Power BI Desktop June 2016 Update – Part 2 – Parameters

So in my previous post, I explained how functions have changed and how you can convert existing queries to a function. In this post I’ll continue with my original issue of using multiple queries but using parameters to connect to one SQL server/db.
With the June Power BI desktop update, we can now specify parameters to connect to data sources and there are a couple of ways we can do this…
Creating a Parameter – Through the Query Editor

To use parameters on creation of a data source, you need to have already created a parameter prior to selecting one.

1. Load the query editor.

2. Click Manage Parameters.

3. Create two new parameters for the SQL Server and Database and add the default values in and click OK.

4. Verify you can see the parameters in the left hand queries pane.

Creating a Parameter – On Getting Data

If your query already contains parameters, you can select or create additional parameters through the below:

1. Get data. 

2. Select your data source (I used SQL Server for this example). You’ll notice that there is a couple of new drop down boxes…

3. You can select the “New Parameter” option to create (step 3 from previous section) or select “Parameter” and specify an existing one.

When done, you can follow the rest of the wizard and connect to your data source. So what about updating existing queries…?

Updating Existing Queries

In my Part 1 I talked about using a dynamic XML table as a source for my parameters. To update an existing query to use the new parameter method, we need to edit the existing reference variable below.

In the above, you can see we have our variables which currently point to my XML table.
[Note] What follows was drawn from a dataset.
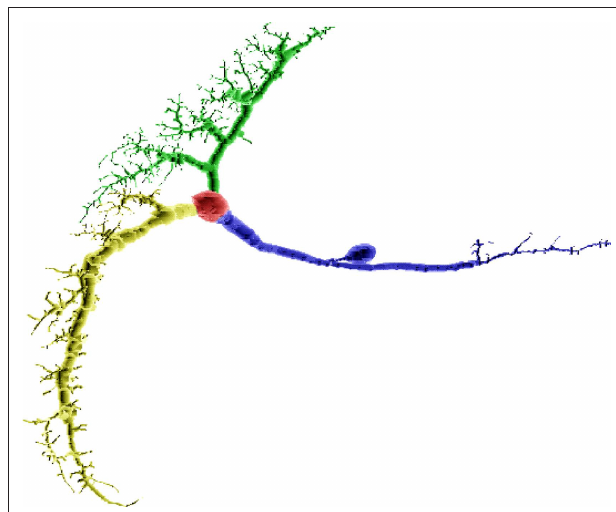
FIGURE 9 | A VS2 cell’s compartmental model from the blowfl y’s visual system (Borst and Haag, 1996) split such that the largest subtree is minimized. Red indicates location of the root compartment. This cell cannot be split in a manner such that its subtrees can be partitioned into two equally large sets.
To change this to the new parameters all we need to do is the below:

This tells the query that the SCCMServer and SCCMDatabase variables are the relevant parameters and the source then uses these to connect.

If you don’t have a preset variable specified like mine, to amend an existing query, all you need to do it add variables first

<VariableName0> = #”<Parameter Name0>”,
<VariableName1> = #”<Parameter Name1>”,
Source = sql.database(VariableName0, VariableName1, [Query=”

With the SQL parameters now set and tested, all I needed to do was then go through the rest of the queries and do the above then all good again!